As I mentioned above, Source brought me on for a month-long design sprint. So after a few conversations with Erin Kissane and Ryan Pitts, and after studying Erin’s exquisitely detailed wireframes, I set to work on a few initial page concepts.
For the first round, I focused on the article and code pages. After about a week of work, I brought the initial designs to Source, presenting them with a few comps laid out in Sketch—but as I did so, I kicked off our first design review with a few notes:
Before I dive in, a few quick framing remarks: these mockups are just the first step in the design process. They’re pictures of a website, basically, and will help us agree on the bigger creative goals for the redesign; we’ll use them to nail down typography, a color palette, our big layout priorities, and so on. However! Once we move into the prototyping phase, we’ll still be designing.
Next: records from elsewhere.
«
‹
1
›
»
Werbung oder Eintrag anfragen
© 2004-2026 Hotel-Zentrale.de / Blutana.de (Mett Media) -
That is to say, once we get this design into some browsers and into our hands, we might find some smaller things around the edges to tweak.
In other words, we were working to move into prototypes as quickly as possible, and then continue the design process in real, living web pages. This is something I’ve aimed for on every responsive design I’ve participated in, starting with The Boston Globe: to use traditional layout applications like Sketch and Photoshop in concert with web-based prototypes. Getting the design process to a point where it privileges prototypes, not PSDs, lets us get our responsive design into the team’s hands as quickly as possible. And thankfully, the Source team were more than game for it.
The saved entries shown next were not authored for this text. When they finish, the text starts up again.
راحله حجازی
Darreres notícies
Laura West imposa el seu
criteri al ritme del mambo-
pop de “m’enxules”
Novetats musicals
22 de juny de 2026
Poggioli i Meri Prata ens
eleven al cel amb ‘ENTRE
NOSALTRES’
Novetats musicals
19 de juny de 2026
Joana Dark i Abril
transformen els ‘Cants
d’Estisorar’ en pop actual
(And hey, it also lets us start tinkering with fun interface details.)
Once we’d gotten to a point where we agreed on the big visual details—let’s tighten up the landing page’s grid; not sure about that blue, can we soften it a bit—the shift into prototyping went smoothly. For the pages that didn’t have mockups, I was able to borrow or adapt patterns to finish the page, and finish a suite of responsive prototypes in a couple weeks.
At that point, my work was handed off to Ryan Pitts, who spent the next few weeks integrating my pages into their custom CMS. From there, I shifted into a support role. Because once real content starts flowing into a design, one is invariably presented with a host of opportunities to revisit one’s
bad old assumptions: that headline needs to be a little more friendly to wrapping; yep, that byline’ll look better when it’s not bottom-aligned; and so on. In fact, while the finished site strongly resembles the initial comps, the design’s changed considerably since those first sketches. We were moving quickly, and the design had to keep up.
I don’t often do month-long design sprints—but this was one of the most fun, rewarding months I’ve ever had. And that’s due to the OpenNews team, who were (unsurprisingly) fantastic clients. Dan, Erika, and Lindsay provided clear, insightful feedback, and I don’t think I’ve ever seen another human being work as quickly as Ryan did. And of course, a special note of thanks to my friend Erin Kissane, who skillfully and swiftly managed schedules, expectations, and design reviews. If you ever have the chance to work with this team, do.
In the meantime, take a tour through the new Source. Their work is as important as it is timely, enabling the press to tell compelling, critical stories to the broadest possible audience. And right now, with everything happening in the world, I leapt at the chance to help Source do just that.